Really, Mr Briggs remarked fretfully that evening to Mrs Shepherd in the privacy of the housekeeper’s small but cosy sitting-room, one wondered what the world was coming to when the gentry – if you could call them that, which he doubted sometimes – brought what one could only term a ‘common’ person into the house and the mistress of it treated her as though she was her dearest friend: ordering the bath to be placed in front of her own bedroom fire, totally ignoring Miss Laurel’s cries of alarm, and the maids running up and down the stairs with jugs of hot water and warm towels, with milk and eggs and soup.

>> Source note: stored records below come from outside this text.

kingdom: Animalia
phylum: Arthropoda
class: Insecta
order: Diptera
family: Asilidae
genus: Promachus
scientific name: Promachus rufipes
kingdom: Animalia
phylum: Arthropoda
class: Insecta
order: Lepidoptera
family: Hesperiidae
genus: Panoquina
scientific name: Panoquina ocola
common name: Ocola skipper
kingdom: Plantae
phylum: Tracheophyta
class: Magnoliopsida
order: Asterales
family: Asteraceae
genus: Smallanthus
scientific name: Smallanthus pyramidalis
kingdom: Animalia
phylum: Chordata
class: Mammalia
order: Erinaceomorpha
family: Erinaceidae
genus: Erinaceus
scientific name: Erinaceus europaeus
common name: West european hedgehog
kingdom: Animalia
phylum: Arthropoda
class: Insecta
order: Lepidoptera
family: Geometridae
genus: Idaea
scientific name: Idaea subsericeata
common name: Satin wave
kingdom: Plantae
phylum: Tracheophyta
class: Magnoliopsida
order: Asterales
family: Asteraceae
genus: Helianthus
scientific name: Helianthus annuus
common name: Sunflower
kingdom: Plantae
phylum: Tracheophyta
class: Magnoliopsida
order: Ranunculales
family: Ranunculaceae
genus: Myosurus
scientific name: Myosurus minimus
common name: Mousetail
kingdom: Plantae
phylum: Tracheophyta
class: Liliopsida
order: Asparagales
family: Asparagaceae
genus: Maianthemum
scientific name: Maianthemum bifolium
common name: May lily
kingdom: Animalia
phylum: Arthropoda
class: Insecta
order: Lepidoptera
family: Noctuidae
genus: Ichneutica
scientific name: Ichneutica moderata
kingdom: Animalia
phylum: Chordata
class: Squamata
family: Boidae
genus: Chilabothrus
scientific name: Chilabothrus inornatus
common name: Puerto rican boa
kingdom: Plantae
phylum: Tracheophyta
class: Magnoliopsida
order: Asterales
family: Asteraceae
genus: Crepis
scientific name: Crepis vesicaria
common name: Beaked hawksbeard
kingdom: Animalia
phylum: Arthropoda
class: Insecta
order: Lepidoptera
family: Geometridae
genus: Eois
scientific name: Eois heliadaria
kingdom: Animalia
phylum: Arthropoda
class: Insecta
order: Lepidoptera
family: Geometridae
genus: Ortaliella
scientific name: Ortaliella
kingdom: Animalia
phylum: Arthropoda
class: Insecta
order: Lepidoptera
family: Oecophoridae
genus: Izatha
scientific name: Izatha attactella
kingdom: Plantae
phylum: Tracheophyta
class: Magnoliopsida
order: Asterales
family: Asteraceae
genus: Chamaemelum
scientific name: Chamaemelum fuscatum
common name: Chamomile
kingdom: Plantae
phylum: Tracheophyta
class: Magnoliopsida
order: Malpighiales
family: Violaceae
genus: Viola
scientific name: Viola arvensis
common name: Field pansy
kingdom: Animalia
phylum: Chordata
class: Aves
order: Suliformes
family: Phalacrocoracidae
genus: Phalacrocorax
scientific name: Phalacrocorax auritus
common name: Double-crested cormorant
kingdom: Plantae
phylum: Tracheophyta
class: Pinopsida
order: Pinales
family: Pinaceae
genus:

And to cap it all sending off a carriage-load of servants, who were, after all, in his charge, to some dreadful little cottage in Edgeclough to prepare it for her friend’s immediate return, she said. Light the fire, she told them, Mrs Shepherd, and scrub the place from top to bottom. There’s some unused furniture up in the attic, Briggs, she said, beds and chairs and things. You will know what is needed, just as though I had the arranging of such like. I want the place to be warm and as clean as a new pin. Mind, when she said ‘new pin’, Mrs Shepherd, she shuddered quite visibly, though I can’t think why. And then off they go, the pair of them, three hours later, in madam’s carriage and the whole house in an uproar, and the stables with horses got out, and carriages in and out of the stable yard, and on top of it all Emma having a fit of hysteria, screaming about lice, if you please, tearing at her hair as though she was demented. And as for Miss Laurel, she was in a faint after shrieking for the whole valley to hear that if any disease had been brought into the house to harm her children she would never speak to Miss Tessa again. And he agreed with her, the master, I mean, though knowing the kind of acquaintance he favours in those low gin shops I hear tell he frequents, I can’t imagine why.